I'll let @willarmiros take a stab at this one since he may have more idea.
You are correct the axios.get is asynchronous, I can't share the code but we do await the result of the API call. For these calls the API call is completing to our knowledge and the downstream system does not have a response time corresponding to the longer time. We also see the same thing with using captureAsyncFunc for instrumenting a connection to redis elasticache and see times on that longer than the configured max function execution time of 15s.
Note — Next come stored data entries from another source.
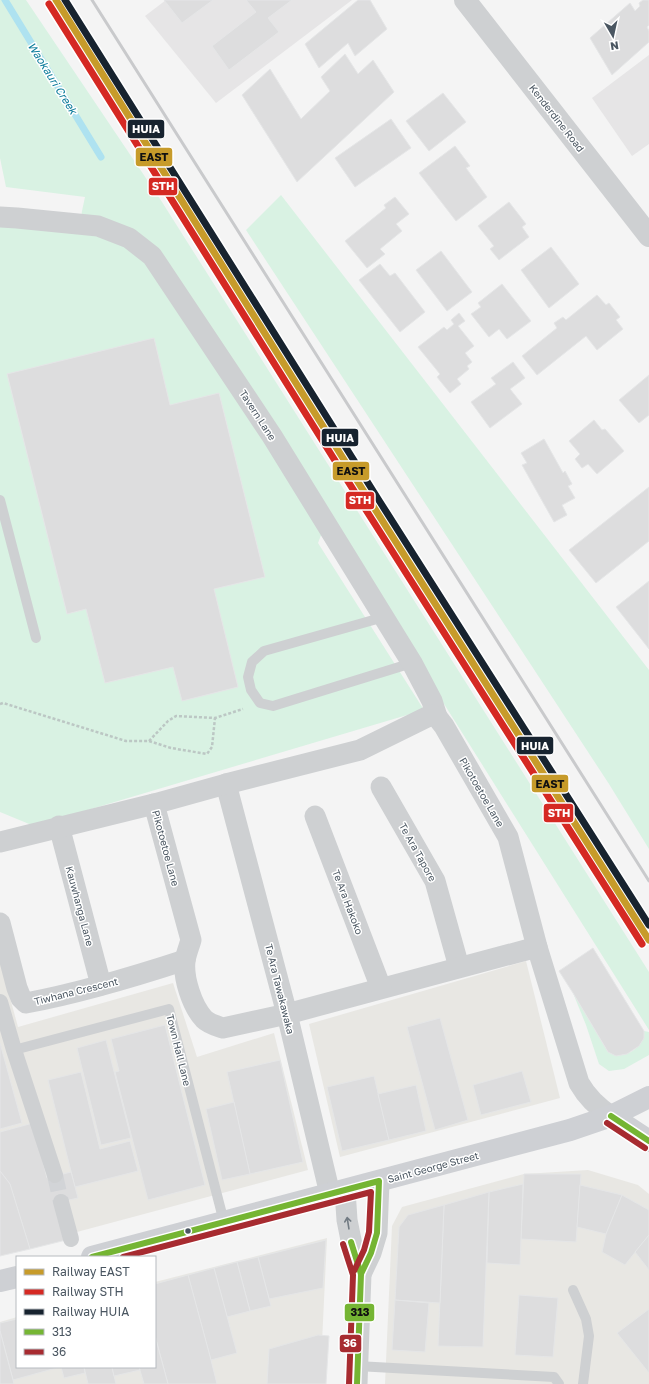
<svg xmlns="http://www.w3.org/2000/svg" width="649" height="1384" viewBox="0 0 649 1384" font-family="'Golos Text',sans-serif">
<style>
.commercial{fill:#e8e7e3}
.education{fill:#e6e5e6}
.green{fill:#d9f2e3}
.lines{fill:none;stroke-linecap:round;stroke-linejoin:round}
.stream{stroke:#aee2f0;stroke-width:7}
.building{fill:#ddddde;stroke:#e5e6e7}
.pedestrian-tunnel{stroke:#d2d4d7;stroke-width:16;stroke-dasharray:16 8;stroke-linecap:butt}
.path{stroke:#bcc7c4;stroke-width:2.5;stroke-dasharray:3 2;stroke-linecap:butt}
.service{stroke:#ced0d2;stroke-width:10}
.pedestrian{stroke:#ced0d2;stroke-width:16}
.minor{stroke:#ced0d2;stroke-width:21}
.tertiary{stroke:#ced0d2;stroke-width:22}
.secondary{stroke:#ced0d4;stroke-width:22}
.rail{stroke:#c9cacc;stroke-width:3}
.bus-1-casing{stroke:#fff;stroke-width:9}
.bus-2-casing{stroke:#fff;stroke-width:9}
.bus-1{stroke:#75b533;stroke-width:6}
.bus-2{stroke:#a72b30;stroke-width:6}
.rail-1-casing{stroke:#fff;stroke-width:10}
.rail-2-casing{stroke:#fff;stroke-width:10}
.rail-3-casing{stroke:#fff;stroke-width:10}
.rail-1{stroke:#c79b2a;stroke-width:7}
.rail-2{stroke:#d52923;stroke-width:7}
.rail-3{stroke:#17232f;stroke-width:7}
.oneway{stroke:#727b83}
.bus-dot{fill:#4a5661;stroke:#fff;stroke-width:1.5}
.labels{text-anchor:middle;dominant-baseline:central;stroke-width:3;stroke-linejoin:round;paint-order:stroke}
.street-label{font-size:10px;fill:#4a5661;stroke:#fff}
.water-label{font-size:11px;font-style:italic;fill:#0c7c9b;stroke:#fff}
.line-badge{stroke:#fff;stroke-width:1.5}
.badge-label{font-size:11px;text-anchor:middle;font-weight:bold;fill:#fff}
.pale-badge-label{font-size:11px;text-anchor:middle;font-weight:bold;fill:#111}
</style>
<rect width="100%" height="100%" fill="#f4f4f4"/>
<g class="commercial">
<path d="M0,961L18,1027L173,983L197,1057L274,1033L308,1170L62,1236L0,1251Z"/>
<path d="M526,961L560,1098L340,1157L309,1024Z"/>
<path d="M588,1170L638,1185L649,1194V1384H385L392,1226L402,1207L524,1174Z"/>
<path d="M327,1238L320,1384H0V1322L17,1317V1367H155V1282Z"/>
</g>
<g class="education">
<path d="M166,0H352L216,103L145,16Z"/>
<path d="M649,55V144L632,156L592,98Z"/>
</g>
<g class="green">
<path d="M0,0H26L162,202L649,972V1030L324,513L323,530L318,543L424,710L34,826L0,812V226L79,233L82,211L85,197L6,187L0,158Z"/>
<path d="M281,195L649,670V849L609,784L246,230Z"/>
<path d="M573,993L608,1052C618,1057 631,1055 638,1046C641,1043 642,1035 644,1031L649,1032V1055L624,1069L609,1071L599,1064L586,1025Z"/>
</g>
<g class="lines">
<path class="stream" d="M5,0L101,157"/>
</g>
<g class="building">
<path d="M164,0H213L182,23Z"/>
<path d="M246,0H292L268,18L279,32L229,70L212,46L256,12Z"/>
<path d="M358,0H370L387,29L355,56L348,43L319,68L305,44Z"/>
<path d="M643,0H649V25L647,27L649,31V42L612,75L590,38L630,3L635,11L640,6L639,3Z"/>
<path d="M345,54L358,74L373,60L394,92L297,182L242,95L270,69L301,119L330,91L321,77Z"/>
<path d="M443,93L466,122L429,151L406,121Z"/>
<path d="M391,119L411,148L355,187L335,158Z"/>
<path d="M455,146L470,166L466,168L487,197L456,221L419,173Z"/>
<path d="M395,197L409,214L396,224L402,231L380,249L385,254L367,268L345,241L386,208L384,205Z"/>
<path d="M509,202L526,224L522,227L529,237L499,260L490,249L494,246L478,226Z"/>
<path d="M551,247L579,284L549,308L521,270Z"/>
<path d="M441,251L472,292L447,311L416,270Z"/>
<path d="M380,264L390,276L395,273L425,312L400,332L359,280Z"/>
<path d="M502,284L531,321L507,339L499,329L489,337L471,314L481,307L478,303Z"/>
<path d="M597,295L606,305L609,303L620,317L616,320L623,329L597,350L586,336L537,375L522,356L557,328L554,323L563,317L566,320Z"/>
<path d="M459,313L465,321L458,326L474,346L465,353L472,362L467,366L469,369L457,379L461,384L450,393L437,377L440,374L418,347L444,327L447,330L454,324L451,320Z"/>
<path d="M154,338L170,405L219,393L265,577L214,589L238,687L182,701L173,667L105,683L86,609L67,614L7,374Z"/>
<path d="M513,362L525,378L510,389L522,404L490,428L471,402L496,384L491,378Z"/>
<path d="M649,375V415L639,423L619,400Z"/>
<path d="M594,420L602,430L605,429L624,451L597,474L588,464L582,468L575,459L580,454L569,441Z"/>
<path d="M544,439L563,473L565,471L572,484L568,486L575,498L562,505L567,515L554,522L522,465L527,463L521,453Z"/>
<path d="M649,487V541L596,583L569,550Z"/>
<path d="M649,581V649L616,607Z"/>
<path d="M593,948L644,1031V1038L639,1046L627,1054L616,1056L608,1052L573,993L559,971Z"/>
<path d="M440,1018L468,1120L435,1130L407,1027Z"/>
<path d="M165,1025L205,1185L148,1200L115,1072L119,1071L111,1039Z"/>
<path d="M106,1040L131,1138L101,1145L77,1048Z"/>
<path d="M0,1043L22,1123L0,1129Z"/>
<path d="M280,1060L303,1162L250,1174L227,1072Z"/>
<path d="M522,1071L531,1102L481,1115L473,1085Z"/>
<path d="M81,1072L100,1149L130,1141L138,1171L75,1187L48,1080Z"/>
<path d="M374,1076L389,1140L342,1151L327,1087Z"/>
<path d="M416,1085L426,1131L389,1140L378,1094Z"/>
<path d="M234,1102L250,1174L222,1180L206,1109Z"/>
<path d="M33,1123L47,1178L71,1172L78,1198L60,1202L70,1239L30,1249L10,1184L0,1171V1132Z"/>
<path d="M0,1171L10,1184L30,1249L0,1256Z"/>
<path d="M524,1174H581L576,1242L521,1239Z"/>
<path d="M523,1184L520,1265L487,1263L489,1192Z"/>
<path d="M580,1185L622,1195L606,1234L577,1227Z"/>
<path d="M489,1192L483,1347L438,1346L444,1205Z"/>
<path d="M622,1195L649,1210V1235L625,1265L602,1252L606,1234Z"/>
<path d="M444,1205L440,1303L395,1300L399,1227L408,1215Z"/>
<path d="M649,1235V1270L635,1252Z"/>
<path d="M326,1240L323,1288L269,1299L258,1257Z"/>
<path d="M258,1257L271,1306L250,1311L237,1262Z"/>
<path d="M237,1262L250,1311L227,1317L214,1268Z"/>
<path d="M214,1268L237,1353L211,1360L188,1275Z"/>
<path d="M188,1275L211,1360L217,1384H168L155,1336V1284Z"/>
<path d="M519,1295L558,1298L553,1357L515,1355Z"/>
<path d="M395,1300L429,1303L425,1352L392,1350Z"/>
<path d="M649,1309V1373L617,1333Z"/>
<path d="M17,1319V1367H60L13,1380L0,1331V1323Z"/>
<path d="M0,1331L13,1380L14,1384H0Z"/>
<path d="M318,1335L329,1336L326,1384H267L269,1349Z"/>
<path d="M155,1336L168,1384H144L139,1367H155Z"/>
<path d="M61,1367H84L85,1373L64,1378Z"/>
<path d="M84,1367H112L116,1384H88Z"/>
<path d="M112,1367H139L140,1370L114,1376Z"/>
</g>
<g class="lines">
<path class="pedestrian-tunnel" d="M55,1175L61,1202"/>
<g class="path">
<path d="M0,704L3,703L126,741H149L171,748L207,754L212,747L215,718"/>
<path d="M149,741L168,721L176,716L215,718L243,709"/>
</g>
<g class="service">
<path d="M0,500L36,638"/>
<path d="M384,617L264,651L252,662L248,677L251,690L260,703L273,706L412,663"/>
<path d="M14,1050L169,1009L224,1222"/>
<path d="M573,1290L586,1319L589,1336L583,1384"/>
<path d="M357,1366L554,1377L559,1384"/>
</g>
<g class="pedestrian">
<path d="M0,1002L14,1050L55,1175"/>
<path d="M61,1202L71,1239"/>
</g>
<g class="minor">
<path d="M0,217L17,218L98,226L129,238L152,256L272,436L412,663L432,701L437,717"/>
<path d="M226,784L287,1014L330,1194"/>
<path d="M381,787L435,881L459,967"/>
<path d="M154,804L191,940C189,947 186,954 185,961C183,978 192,1006 204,1019C209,1024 217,1026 223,1028L287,1014L537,947"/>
<path d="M315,816L381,988"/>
<path d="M59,826L101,985"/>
<path d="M0,842L154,804L226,784L360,750L427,717L432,715L437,717L444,726L508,837L537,947L579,1083C587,1097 597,1107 611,1116"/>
<path d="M0,923L17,988L21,998L26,1003C80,993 133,977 185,960"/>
<path d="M345,1190L347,1220L353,1250L361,1274L357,1384"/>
<path d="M361,1274L371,1253L377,1233L379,1181"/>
</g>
<path class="tertiary" d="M465,0L649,236"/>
<g class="secondary">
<path d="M611,1116L649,1141"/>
<path d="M92,1257L570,1130L611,1116L649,1097"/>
<path d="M0,1281L17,1277"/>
</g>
<path class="rail" d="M92,0L649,881"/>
<g class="bus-1-casing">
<g id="bus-1">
<path d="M611,1116L649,1141"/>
<path d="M351,1242L361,1274L357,1384"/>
<path d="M92,1257L379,1181L377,1233L371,1253L361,1274"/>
</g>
</g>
<g class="bus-2-casing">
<g id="bus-2">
<path d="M607,1123L645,1148"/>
<path d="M343,1244L353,1275L349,1384"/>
<path d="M123,1257L371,1192L369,1232L364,1250L354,1271"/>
</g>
</g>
<use href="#bus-1" class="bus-1"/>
<use href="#bus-2" class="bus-2"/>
<g class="rail-1-casing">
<path id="rail-1" d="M56,0L373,506L649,940"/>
</g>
<g class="rail-2-casing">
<path id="rail-2" d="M49,4L366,510L642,944"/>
</g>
<g class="rail-3-casing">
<path id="rail-3" d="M65,0L380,502L649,925"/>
</g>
<use href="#rail-1" class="rail-1"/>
<use href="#rail-2" class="rail-2"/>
<use href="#rail-3" class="rail-3"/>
</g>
<defs><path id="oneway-shaft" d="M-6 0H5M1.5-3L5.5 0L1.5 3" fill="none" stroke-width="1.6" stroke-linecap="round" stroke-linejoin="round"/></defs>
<use class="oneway" href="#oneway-shaft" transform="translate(348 1223) rotate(-99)"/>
<circle class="bus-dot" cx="188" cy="1231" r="3.5"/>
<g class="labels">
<g class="street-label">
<text transform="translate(557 118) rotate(52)">Kenderdine Road</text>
<text transform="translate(258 415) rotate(57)">Tavern Lane</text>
<text transform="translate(482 792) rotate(60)">Pikotoetoe Lane</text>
<text transform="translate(166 848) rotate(75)">Pikotoetoe Lane</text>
<text transform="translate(418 852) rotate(61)">Te Ara Tapore</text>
<text transform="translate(348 902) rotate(69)">Te Ara Hakoko</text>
<text transform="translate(80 906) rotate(75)">Kauwhanga Lane</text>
<text transform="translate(280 989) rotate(76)">Te Ara Tawakawaka</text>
<text transform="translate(76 991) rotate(-14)">Tiwhana Crescent</text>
<text transform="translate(179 1050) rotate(76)">Town Hall Lane</text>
<text transform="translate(433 1167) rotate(-15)">Saint George Street</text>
</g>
<g class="water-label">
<text transform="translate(53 78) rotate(58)">Waokauri Creek</text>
</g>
</g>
<g class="line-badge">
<rect x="127" y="119" width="38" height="20" rx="4" fill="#17232f"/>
<rect x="135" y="147" width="38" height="20" rx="4" fill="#c79b2a"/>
<rect x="148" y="177" width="30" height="19" rx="4" fill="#d52923"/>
<rect x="321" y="428" width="38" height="19" rx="4" fill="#17232f"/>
<rect x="332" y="461" width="38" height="20" rx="4" fill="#c79b2a"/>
<rect x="345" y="491" width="30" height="19" rx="4" fill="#d52923"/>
<rect x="516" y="736" width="38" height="19" rx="4" fill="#17232f"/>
<rect x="531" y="774" width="38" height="19" rx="4" fill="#c79b2a"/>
<rect x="543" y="803" width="31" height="20" rx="4" fill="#d52923"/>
<rect x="344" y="1303" width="31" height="19" rx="4" fill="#75b533"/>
<rect x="339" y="1334" width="23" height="19" rx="4" fill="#a72b30"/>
</g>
<g class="badge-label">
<text x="146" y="133">HUIA</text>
<text x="163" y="190">STH</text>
<text x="340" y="442">HUIA</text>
<text x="360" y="504">STH</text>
<text x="535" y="750">HUIA</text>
<text x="559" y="817">STH</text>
<text x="350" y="1347">36</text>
</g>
<g class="pale-badge-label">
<text x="154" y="161">EAST</text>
<text x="351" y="475">EAST</text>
<text x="550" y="788">EAST</text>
<text x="360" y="1316">313</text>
</g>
<rect x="16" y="1256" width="140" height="112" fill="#ffffff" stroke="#b7bbc0"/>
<rect x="24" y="1269" width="20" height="6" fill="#c79b2a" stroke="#b7bbc0"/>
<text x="52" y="1276" font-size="12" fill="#4a5661">Railway EAST</text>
<rect x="24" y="1289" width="20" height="6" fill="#d52923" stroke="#b7bbc0"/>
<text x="52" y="1296" font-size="12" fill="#4a5661">Railway STH</text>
<rect x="24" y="1309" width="20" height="6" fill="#17232f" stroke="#b7bbc0"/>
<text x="52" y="1316" font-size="12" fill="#4a5661">Railway HUIA</text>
<rect x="24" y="1329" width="20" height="6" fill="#75b533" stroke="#b7bbc0"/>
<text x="52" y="1336" font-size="12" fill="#4a5661">313</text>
<rect x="24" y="1349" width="20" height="6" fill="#a72b30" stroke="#b7bbc0"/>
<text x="52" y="1356" font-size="12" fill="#4a5661">36</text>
<g transform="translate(613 36) rotate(171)" stroke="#ffffff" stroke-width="3" paint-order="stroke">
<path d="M0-3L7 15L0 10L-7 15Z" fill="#4a5661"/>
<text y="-6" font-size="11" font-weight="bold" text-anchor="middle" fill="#4a5661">N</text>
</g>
</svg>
e.g. this one apparently took 17 seconds to disconnect from elasticache but the function completed in 612ms. e.g. this one apparently took 22 seconds to disconnect from elasticache but the function completed in 887ms.
Hi @RealityCtrl,
The only explanation I can think of is that somehow the Lambda function is completing its invocation and being frozen before the subsegments are closed, causing them to be closed during the next invocation and reflect a time longer than the function invocation. It will be very difficult to investigate further without code reproducing the issue, and I know these production Lambda issues tend to be very difficult to reproduce.
I would also recommend trying out the AWS Distro for OpenTelemetry JavaScript Lambda layer, it can auto-instrument your downstream requests & send trace data to X-Ray without modifying your code. Maybe the issue won't appear with that.
This issue has been automatically marked as stale because it has not had recent activity. It will be closed if no further activity occurs in next 7 days. Thank you for your contributions.
I can report that I am experiencing the same issues in on of our environments. Is there any plan to look further into this issue? We are using aws-xray-skd 3.6.0.
I will check out if we can change to OpenTelemetry, but I still would expect that an issue like this deserves a fix in a library like this.
We have a serverless typescript lambda function which makes API calls to other APIs. We are using the aws-xray-sdk to instrument downstream API calls that are made with axios. Currently using version 3.3.3 of the SDK.
We are seeing the execution time of those downstream API calls as substantially higher that the actual lambda function execution time and the downstream APIs does not see a lambda execution time corresponding to this execution time.
In the example below the API call is listed as 1.06 seconds execution time but the function only executed for 275ms.
What could be causing this discrepancy?
Cloudwatch log message also show 269 ms execution time.
Code snippets for the implementation of tracing.